“Simple is good.” – Jim Henson
This year has been simultaneously painful and whimsical, ridiculous and rewarding. I have seen myself at my worst and my best. I have re-conquered demons I thought were dead and gone, I have looked God in the face through the eyes of those most unknown and insignificant. It has been a year of firsts, but with those firsts also come lasts. But all of this lofty reflection comes from grown-up revelations about life. In my life, I’ve come in, sat down, made myself comfortable. It only took twenty-five years. Now that I have had the chance to look about the place, I realize: there is just too much.
I say this with dual meaning (as most things I say). There is too much materially. There is too much psychologically. I also say this to a dual audience. I have too much. Chances are, you do too.
Not that I know you. Even if I know you, I don’t know you, know you. You know.
But I do feel like I know humanity, at least in slight glimpses. I know what humanity does. Humanity hordes. Humanity collects. Humanity covets.
About this time last year, my husband and I started looking at a new house. We really wanted to move back to Nashville, to live in some upscale condo, and to be urbanites. Truth be told, we could afford it. We also looked at buying a bigger house in general. Mind you, we are two adults and a dog, currently living in a three-bedroom, two-bathroom, two car garage home. Two people… wanting something bigger and better. My parents didn’t have a three-bedroom home until they had three children, who were 12, 11, and 9 by that time. While the housing market slump kept us from making a move, I wonder if I would have been content with a bigger or better home a year from now.
Now, with a baby on the way, I realize just how much stuff I have to deal with. I also realize how hard it has been to surrender it to make room for someone who will soon be the love of my life. My husband and I have had “discussions” about which room the baby will have, since each of our spare bedrooms has been claimed as a personal space by one of us. Regardless of rooms, there are bags and bags and stacks of things that will have to go, and I second-guess with every decision. Besides the material things, there are the social and psychological needs that I am having trouble letting go. I want to take a year off from work, but my pride wants to stay and continue my professional path. I want my young friends. I want my young body, clothes, carefree lifestyle. I want…

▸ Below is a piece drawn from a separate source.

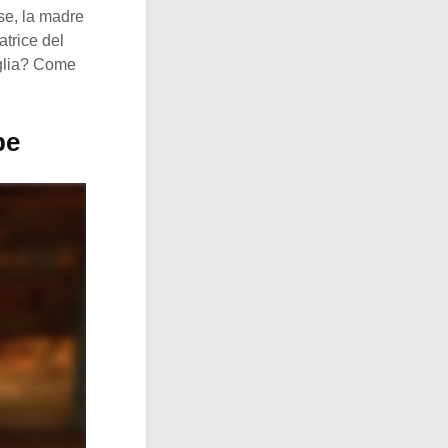
sse, la madre
atrice del
iglia? Come
pe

I know I am not alone. As I’ve noticed this in myself, I’ve tried to make changes. Unfortunately, it is an unpopular path. I made the mistake of commenting on a social networking site one day about the ridiculous-ness of a family of four driving around an eight-passenger vehicle. Especially when the father has a separate vehicle and rarely partakes in the monstrosity. The retaliation I received was downright defensive. As usual, I cowered under the pressure, apologizing for my opinions. This was a mistake. It is a logical fallacy to conclude that because you think you have to transport your toddler’s entire nursery everywhere you go, it is mandatory. The lengths we go to pacify our dependents or satisfy our own grandiose desires are grotesque.
I’ve learned a great deal about myself this year. I’ve learned it’s time to clean house, and it’s a big enough house as it is. I’ve learned I don’t have to be and do everything to be and do everything. I’ve learned the important things in my life don’t require as much from me as I lead myself to believe.
And I know I’m not the perfect example of a simplified life. There is more I can and want to do: plant my own food, learn a craft or trade I can share, give more away, keep less. But I’m going to try to simplify because it just might clear the way for me to see that which I don’t want to miss. And yes, if you visit sometime soon, my nursery may be filled to the brim with stuff. I can’t make my family think like me. But I can promise, when we can, my child will learn how to give his or her stuff away.